Ruineux dumping fiscal

Une enquête décortique la concurrence entre États et rouvre le dossier de l’harmonisation fiscale européenne.

Thierry Brun  • 24 avril 2014 abonné·es

Les investigations du journaliste belge Éric Walravens font passer les nombreux rapports parlementaires français sur la fraude et l’évasion fiscales pour d’aimables conversations de bureau. Il explore les coulisses d’un chantage à l’attractivité fiscale qui contribue à délégitimer l’impôt, dans une Union européenne engagée dans une compétition à tous crins.

En effet, nombreux sont les États ou territoires qui misent ouvertement sur une clientèle fortunée ou les holdings de multinationales. Ils multiplient les avantages fiscaux pour attirer les cadres, les stars, les investisseurs, les sportifs de haut niveau : bref, tous ceux qui sont jugés désirables. En Europe, la concurrence est telle que les pouvoirs en place n’hésitent pas à piétiner un principe fondamental : la progressivité de l’impôt, en vertu de laquelle les plus aisés contribuent davantage à la solidarité. Ainsi, les rentiers français et néerlandais (quand bien même « les Pays-Bas sont assez libéraux, et même un paradis fiscal pour les stars du show-business » ) sont nombreux à s’installer en Belgique… où les revenus du travail sont plus taxés que « nulle part ailleurs dans le monde ». La Belgique s’est transformée en un paradis fiscal pour les riches et les multinationales, alors qu’elle est un enfer fiscal pour les travailleurs. C’est notamment « l’un des seuls pays occidentaux à ne pas taxer les gains réalisés sur la revente d’actifs, un régime qui lui vaut d’être un lieu de prédilection pour les holdings financières ». La concurrence fiscale est aussi une aubaine pour les conseillers fiscaux, qui ne manquent pas d’imagination pour aider les multinationales à réduire leur contribution.
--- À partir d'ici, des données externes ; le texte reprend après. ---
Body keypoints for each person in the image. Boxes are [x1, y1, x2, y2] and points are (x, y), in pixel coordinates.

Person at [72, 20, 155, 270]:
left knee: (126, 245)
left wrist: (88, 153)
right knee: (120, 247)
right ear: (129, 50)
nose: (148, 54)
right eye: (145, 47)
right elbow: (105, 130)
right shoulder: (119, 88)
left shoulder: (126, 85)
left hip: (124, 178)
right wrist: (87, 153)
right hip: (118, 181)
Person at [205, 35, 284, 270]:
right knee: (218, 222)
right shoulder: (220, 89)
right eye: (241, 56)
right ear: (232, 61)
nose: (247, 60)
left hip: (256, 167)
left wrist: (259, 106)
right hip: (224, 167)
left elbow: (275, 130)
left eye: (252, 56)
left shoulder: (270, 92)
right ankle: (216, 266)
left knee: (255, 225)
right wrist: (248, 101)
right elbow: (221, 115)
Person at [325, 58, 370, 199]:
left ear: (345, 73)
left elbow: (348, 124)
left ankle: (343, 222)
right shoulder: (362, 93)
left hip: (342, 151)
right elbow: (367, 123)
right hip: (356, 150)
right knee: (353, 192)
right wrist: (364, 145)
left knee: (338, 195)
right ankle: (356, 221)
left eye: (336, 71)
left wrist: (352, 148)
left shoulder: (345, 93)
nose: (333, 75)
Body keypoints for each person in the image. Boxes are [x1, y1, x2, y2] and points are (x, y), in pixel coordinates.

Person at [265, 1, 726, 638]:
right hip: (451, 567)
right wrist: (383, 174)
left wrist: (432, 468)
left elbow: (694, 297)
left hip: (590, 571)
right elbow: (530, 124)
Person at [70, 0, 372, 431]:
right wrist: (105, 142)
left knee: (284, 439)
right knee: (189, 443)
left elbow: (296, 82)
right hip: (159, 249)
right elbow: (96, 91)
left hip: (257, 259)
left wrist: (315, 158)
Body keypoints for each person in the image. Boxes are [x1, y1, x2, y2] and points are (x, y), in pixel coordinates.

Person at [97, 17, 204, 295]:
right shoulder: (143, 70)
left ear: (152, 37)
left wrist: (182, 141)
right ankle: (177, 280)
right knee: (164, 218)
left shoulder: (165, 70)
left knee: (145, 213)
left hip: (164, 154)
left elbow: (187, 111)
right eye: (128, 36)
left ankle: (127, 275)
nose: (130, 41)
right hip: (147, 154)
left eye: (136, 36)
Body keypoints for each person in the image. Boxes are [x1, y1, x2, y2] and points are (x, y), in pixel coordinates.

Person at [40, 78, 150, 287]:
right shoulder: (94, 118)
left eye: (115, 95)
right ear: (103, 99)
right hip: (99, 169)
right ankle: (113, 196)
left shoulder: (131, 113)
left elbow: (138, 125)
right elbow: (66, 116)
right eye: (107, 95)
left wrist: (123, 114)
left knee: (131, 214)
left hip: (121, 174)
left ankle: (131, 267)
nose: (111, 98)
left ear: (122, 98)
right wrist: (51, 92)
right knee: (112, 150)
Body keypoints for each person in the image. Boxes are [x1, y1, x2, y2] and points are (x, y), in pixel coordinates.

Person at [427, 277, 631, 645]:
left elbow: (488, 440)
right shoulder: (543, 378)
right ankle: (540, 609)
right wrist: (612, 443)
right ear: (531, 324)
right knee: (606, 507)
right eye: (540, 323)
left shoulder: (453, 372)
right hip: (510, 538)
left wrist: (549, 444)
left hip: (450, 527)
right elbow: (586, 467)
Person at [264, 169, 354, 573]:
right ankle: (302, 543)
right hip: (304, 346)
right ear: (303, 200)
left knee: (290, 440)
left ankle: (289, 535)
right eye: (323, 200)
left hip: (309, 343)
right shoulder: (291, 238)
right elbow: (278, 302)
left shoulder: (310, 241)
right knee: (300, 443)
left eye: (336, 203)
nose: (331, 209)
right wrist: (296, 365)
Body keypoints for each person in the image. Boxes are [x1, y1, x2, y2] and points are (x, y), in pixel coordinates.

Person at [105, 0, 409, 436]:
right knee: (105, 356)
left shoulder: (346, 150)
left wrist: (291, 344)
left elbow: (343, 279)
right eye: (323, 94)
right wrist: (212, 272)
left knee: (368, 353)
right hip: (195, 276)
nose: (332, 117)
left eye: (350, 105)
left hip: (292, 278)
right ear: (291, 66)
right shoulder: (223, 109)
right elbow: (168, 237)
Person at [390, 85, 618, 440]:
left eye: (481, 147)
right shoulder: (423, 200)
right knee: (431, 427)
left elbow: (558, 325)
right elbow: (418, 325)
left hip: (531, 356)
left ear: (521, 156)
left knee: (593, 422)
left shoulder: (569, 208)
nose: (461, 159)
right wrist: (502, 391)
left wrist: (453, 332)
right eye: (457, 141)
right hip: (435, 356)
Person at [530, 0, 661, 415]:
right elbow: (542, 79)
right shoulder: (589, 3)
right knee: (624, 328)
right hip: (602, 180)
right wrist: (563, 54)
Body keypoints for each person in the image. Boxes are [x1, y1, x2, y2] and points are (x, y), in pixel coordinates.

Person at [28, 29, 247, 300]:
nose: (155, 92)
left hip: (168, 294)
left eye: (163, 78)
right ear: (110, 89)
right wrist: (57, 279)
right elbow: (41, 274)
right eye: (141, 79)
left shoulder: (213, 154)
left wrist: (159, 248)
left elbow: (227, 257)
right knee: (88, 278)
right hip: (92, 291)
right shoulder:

L’auteur montre notamment comment l’industrie cinématographique a connu un coup d’accélérateur en Belgique, en raison d’une niche fiscale très attractive, le « tax shelter », qui en fait l’un des leaders européens, « loin devant la France », avec près de cinq films produits par million d’habitants. Le business de la délocalisation du cinéma français est ainsi devenu une spécialité, que la plupart des pays européens s’attachent à copier.

Éric Walravens estime que deux enjeux sont désormais centraux : la transparence des revenus et la refonte de l’impôt des sociétés. Mais, faute d’une pression citoyenne médiatiquement et politiquement soutenue, le manège de l’évitement de l’impôt continuera de tourner. Le journaliste plaide pour une convergence des politiques budgétaires en Europe, et en faveur d’une souveraineté européenne. Il reconnaît toutefois les limites de ce compromis, utopique dans une UE élargie. Car cette souveraineté doit être fondée sur une solidarité politique et économique autour d’un noyau d’États partants pour relancer la construction européenne. Ce qui est loin d’être envisagé.